I THINK I may have lost my edge.
I realised that last week.
I looked in my wardrobe and didn’t like half the clothes that currently hang in there. I looked back over a few months work of blog posts and thought much of my work was too ‘safe’.
I looked in the mirror and couldn’t see her. No matter how hard I tried.
I couldn’t see my inner rebel.
Today, it feels like my ‘rebel’ has left my 36 year old building and all I can say is, I want her back. Because I miss her being around.
In my teens and as a young woman, my rebellious streak was renowned. I was opinionated and feisty with a tendency to live life on the edge.
Back in the day, being a little rebel, landed me in plenty of mischief and plenty more trouble. And although there were a few unpleasant years when things became quite dark and bleak, my inner rebel was always there, willing me on.
She got me through.
All the shit, all the hurt, all the pain, all the huge mistakes. She was the one who dragged me out of the gutter and forced me up onto my feet.
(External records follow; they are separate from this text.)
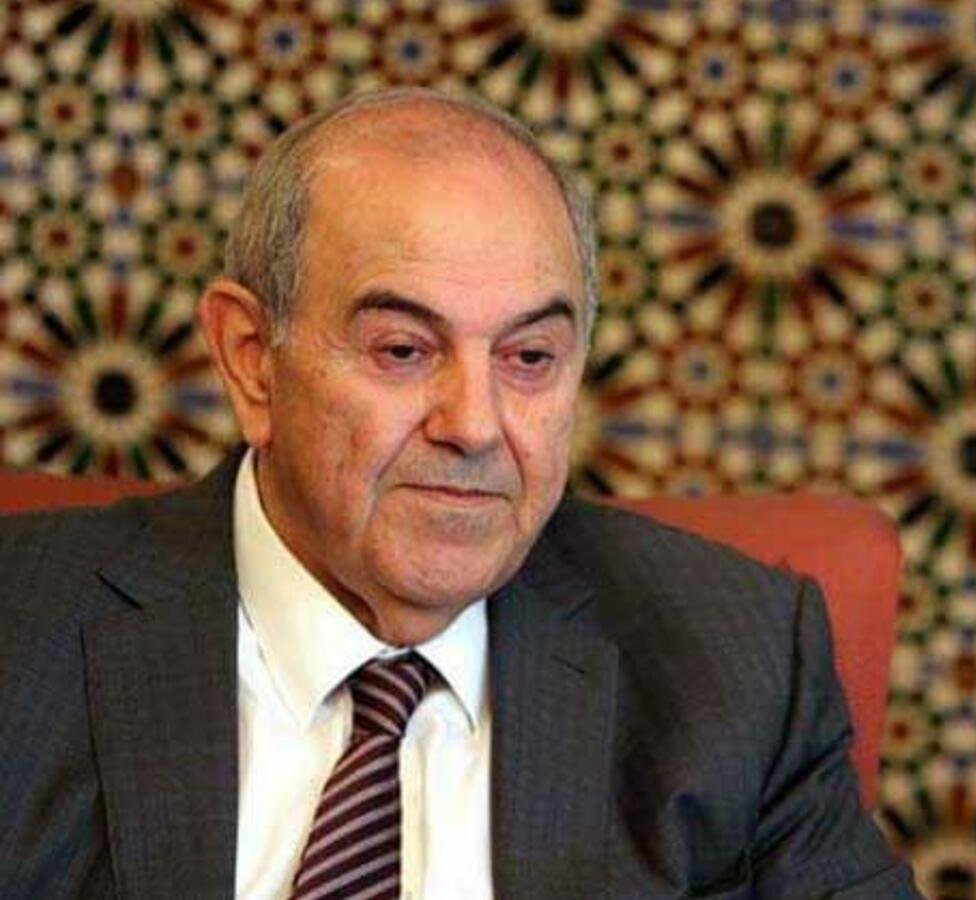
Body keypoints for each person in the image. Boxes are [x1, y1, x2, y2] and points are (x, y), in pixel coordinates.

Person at [0, 88, 919, 899]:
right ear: (251, 360)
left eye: (529, 358)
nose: (475, 425)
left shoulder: (735, 667)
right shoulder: (20, 632)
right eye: (404, 350)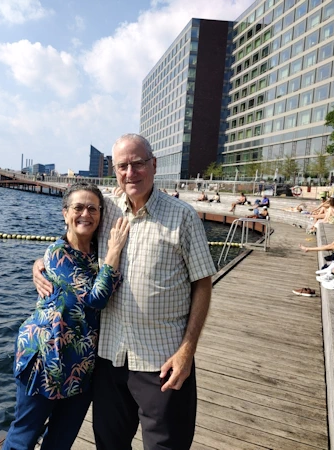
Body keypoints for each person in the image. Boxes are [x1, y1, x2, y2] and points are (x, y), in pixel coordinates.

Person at [33, 133, 216, 449]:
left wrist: (187, 351)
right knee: (109, 444)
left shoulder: (182, 216)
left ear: (153, 165)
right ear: (114, 171)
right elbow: (74, 239)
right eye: (122, 166)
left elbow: (202, 283)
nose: (130, 173)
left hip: (162, 360)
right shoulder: (106, 211)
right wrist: (41, 263)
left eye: (138, 164)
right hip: (109, 357)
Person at [4, 182, 130, 450]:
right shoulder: (58, 253)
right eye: (78, 208)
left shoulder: (96, 252)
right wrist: (115, 250)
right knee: (23, 436)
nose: (86, 214)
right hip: (45, 358)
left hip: (81, 363)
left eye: (93, 208)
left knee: (62, 439)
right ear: (65, 214)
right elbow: (96, 299)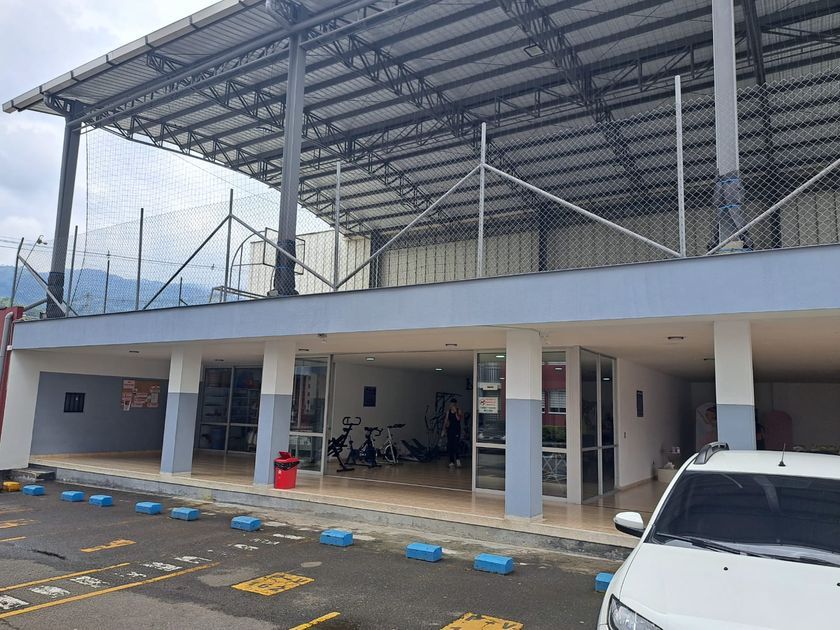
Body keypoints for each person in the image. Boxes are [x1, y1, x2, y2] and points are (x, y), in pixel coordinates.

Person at [442, 398, 463, 468]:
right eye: (451, 404)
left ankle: (458, 460)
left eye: (453, 404)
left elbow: (458, 419)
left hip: (456, 430)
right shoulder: (448, 411)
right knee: (450, 445)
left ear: (456, 405)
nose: (452, 405)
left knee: (456, 445)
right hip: (450, 430)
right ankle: (451, 461)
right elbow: (446, 421)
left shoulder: (458, 410)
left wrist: (455, 412)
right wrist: (444, 430)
Yet, the rebel in me, used to be seen as a ‘bad’ thing, by my mum. And I can’t blame her.
I was the daughter who rolled in at 5am after a night out, just as the sun was coming out. The one who yearned for her own freedom. The daughter who was always determined to do things her way, even if things went horribly wrong.
The rebel. The feisty one. The reckless young woman.
But that rebellious streak within me has always been there, it wasn’t just your usual kind of teenage rebellion. I can see that now as woman in my thirties. That, the hunger to live life on my own terms, has always been there, glowing bright.
Rebellion gets a hard rap. But my Mum was wrong.
Because being a rebel isn’t necessarily a bad thing. It can be a force of good. Even something worth celebrating.
It is thanks to the rebel in me, that I have walked away from people who did not deserve me, ran away from mediocre jobs and dared to dream of a more fulfilling and exciting life.
Sure my inner punk has got me into trouble on occasion, but honestly? I don’t know where I would be, without my bold, feisty friend.
I have never liked ‘safe’ nor ‘easy’.
And yet somehow, of late, that’s how I feel I have been living and working. I’ve become less of the woman I want to be, indeed less of the woman I am.
How did this happen? I don’t really know.
Getting older, becoming a mother and perhaps being too conscious of what people may think, all have something to do with it I guess.
As does, my desire to be ‘nice’. And to be a better person.
Because you see, it’s tricky when you have an inner rebel waiting to burst out. Too much rebellion loses people and gets you in all sorts of bother. Yet too little makes you dull as dishwater.
The battle between ‘the good girl’ and ‘the rebel’ is a tough one to get right. And it’s my own personal battle that I have not yet ever managed to conquer.
The other day I came across a brilliant interview in which the headline took my breath away. Reading these words was like receiving a cold, hard slap across my face:
“How do you be the nice girl, but also the fierce heroine?”
This line. These words. This dilemma. It is the story of my life. How can I be the nice girl, but also the fierce heroine?
How. How. HOW?
Because this is what I’m aiming for. What I’ve always been aiming for. But it’s not easy.
Recently I’ve realised there’s been too much ‘nice’ and not enough ‘fierce’. And it’s made me a duller Kate.
I miss my inner rebel. I miss her bravery and recklessness, in a world in which far too many people play it safe.
And so I’m coaxing her back.
I’m nurturing her and I’m telling her that contrary to what many people think, she’s amazing.
Women are not supposed to be rebellious. We’re not supposed to upset the apple cart. We’re not supposed to speak up, wear what we want, challenge the status quo.
Most people prefer it if we give our mouths shut. Most little girls are told off for being too ‘bossy’.
And the reason? Well it’s very simple.
Rebellious women are a force to be reckoned with. Rebellious women are unforgettable. Rebellious woman get s**t done and live life on their terms.
I ask you, who wouldn’t want to be one of those?!
So from now on, I’m aiming to be rebel with a heart. A good woman, sometimes fierce, mostly kind and hopefully, always courageous.
A little more ‘Kate Moss’ and a little less ‘Kate Middleton’.
This is the aim.
This is the dream.
The other night I spoke to my husband about feeling like I’d lost my edge, and looking puzzled he said this: “But why? I’ve always found your edge to be so attractive. It’s what makes you stand out. It’s what I love about you.”
He is right. And I was wrong.
It is time to bring back the rebel. Watch this space.